In the records below, the relevant part opens with the line containing "Global bereitgestellten Informationen" and closes with the line containing "la propia auto-regulación"; print that part exactly and only, without its pictures.

Extracted page text data:
[Start of Attachment]

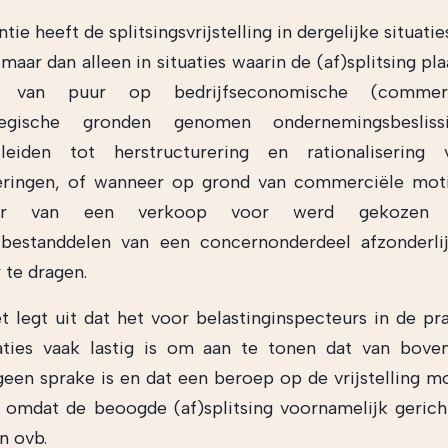
tie heeft de splitsingsvrijstelling in dergelijke situati
maar dan alleen in situaties waarin de (af)splitsing pl
ng van puur op bedrijfseconomische (commer
ategische gronden genomen ondernemingsbesliss
eiden tot herstructurering en rationalisering
oeringen, of wanneer op grond van commerciële moti
er van een verkoop voor werd gekozen n
bestanddelen van een concernonderdeel afzonderli
 te dragen.
t legt uit dat het voor belastinginspecteurs in de prak
uaties vaak lastig is om aan te tonen dat van bov
een sprake is en dat een beroep op de vrijstelling 
omdat de beoogde (af)splitsing voornamelijk gerich
n ovb.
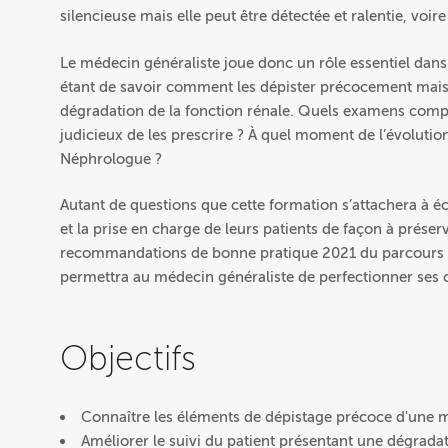
silencieuse mais elle peut être détectée et ralentie, voi
Le médecin généraliste joue donc un rôle essentiel dans 
étant de savoir comment les dépister précocement mais
dégradation de la fonction rénale. Quels examens complé
judicieux de les prescrire ? À quel moment de l’évolution 
Néphrologue ?
Autant de questions que cette formation s’attachera à éc
et la prise en charge de leurs patients de façon à préserv
recommandations de bonne pratique 2021 du parcours de 
permettra au médecin généraliste de perfectionner ses
Objectifs
Connaître les éléments de dépistage précoce d'une m
Améliorer le suivi du patient présentant une dégradat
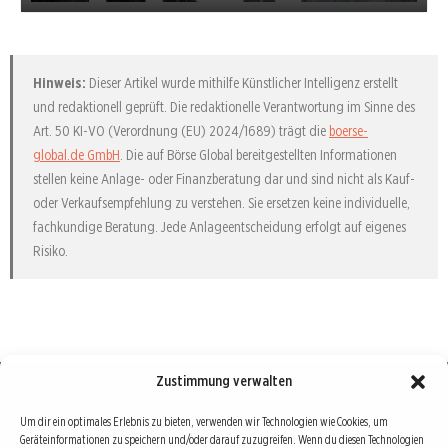
Hinweis:
Dieser Artikel wurde mithilfe Künstlicher Intelligenz erstellt
und redaktionell geprüft. Die redaktionelle Verantwortung im Sinne des
Art. 50 KI-VO (Verordnung (EU) 2024/1689) trägt die
boerse-
global.de GmbH
. Die auf Börse Global bereitgestellten Informationen
stellen keine Anlage- oder Finanzberatung dar und sind nicht als Kauf-
oder Verkaufsempfehlung zu verstehen. Sie ersetzen keine individuelle,
fachkundige Beratung. Jede Anlageentscheidung erfolgt auf eigenes
Risiko.
Zustimmung verwalten
Börse : lokal, international, global
Um dir ein optimales Erlebnis zu bieten, verwenden wir Technologien wie Cookies, um
Geräteinformationen zu speichern und/oder darauf zuzugreifen. Wenn du diesen Technologien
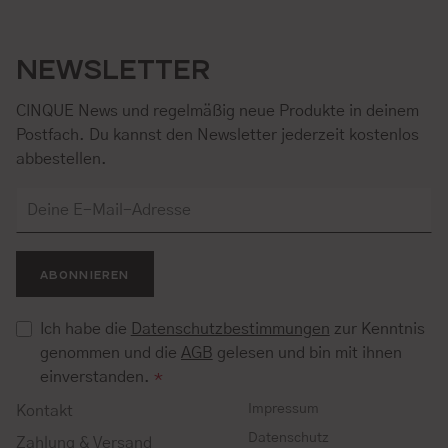
NEWSLETTER
CINQUE News und regelmäßig neue Produkte in deinem
Postfach. Du kannst den Newsletter jederzeit kostenlos
abbestellen.
ABONNIEREN
Ich habe die
Datenschutzbestimmungen
zur Kenntnis
genommen und die
AGB
gelesen und bin mit ihnen
einverstanden.
*
Impressum
Kontakt
Datenschutz
Zahlung & Versand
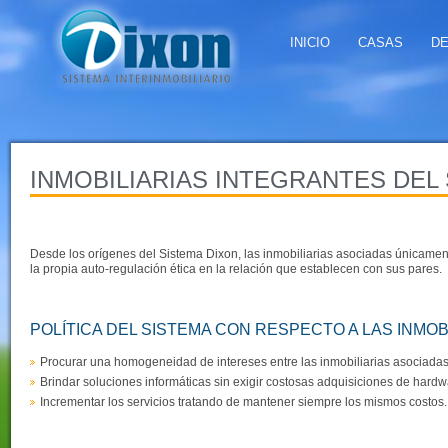
INICIO
CASAS
D
INMOBILIARIAS INTEGRANTES DEL
Desde los orígenes del Sistema Dixon, las inmobiliarias asociadas únicamen
la propia auto-regulación ética en la relación que establecen con sus pares.
POLÍTICA DEL SISTEMA CON RESPECTO A LAS INMOB
Procurar una homogeneidad de intereses entre las inmobiliarias asociadas
Brindar soluciones informáticas sin exigir costosas adquisiciones de hardw
Incrementar los servicios tratando de mantener siempre los mismos costos.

[End of Attachment]

EXPECTED OUTPUT:
. Die auf Börse Global bereitgestellten Informationen
stellen keine Anlage- oder Finanzberatung dar und sind nicht als Kauf-
oder Verkaufsempfehlung zu verstehen. Sie ersetzen keine individuelle,
fachkundige Beratung. Jede Anlageentscheidung erfolgt auf eigenes
Risiko.
Zustimmung verwalten
Börse : lokal, international, global
Um dir ein optimales Erlebnis zu bieten, verwenden wir Technologien wie Cookies, um
Geräteinformationen zu speichern und/oder darauf zuzugreifen. Wenn du diesen Technologien
NEWSLETTER
CINQUE News und regelmäßig neue Produkte in deinem
Postfach. Du kannst den Newsletter jederzeit kostenlos
abbestellen.
ABONNIEREN
Ich habe die
Datenschutzbestimmungen
zur Kenntnis
genommen und die
AGB
gelesen und bin mit ihnen
einverstanden.
*
Impressum
Kontakt
Datenschutz
Zahlung & Versand
INICIO
CASAS
D
INMOBILIARIAS INTEGRANTES DEL
Desde los orígenes del Sistema Dixon, las inmobiliarias asociadas únicamen
la propia auto-regulación ética en la relación que establecen con sus pares.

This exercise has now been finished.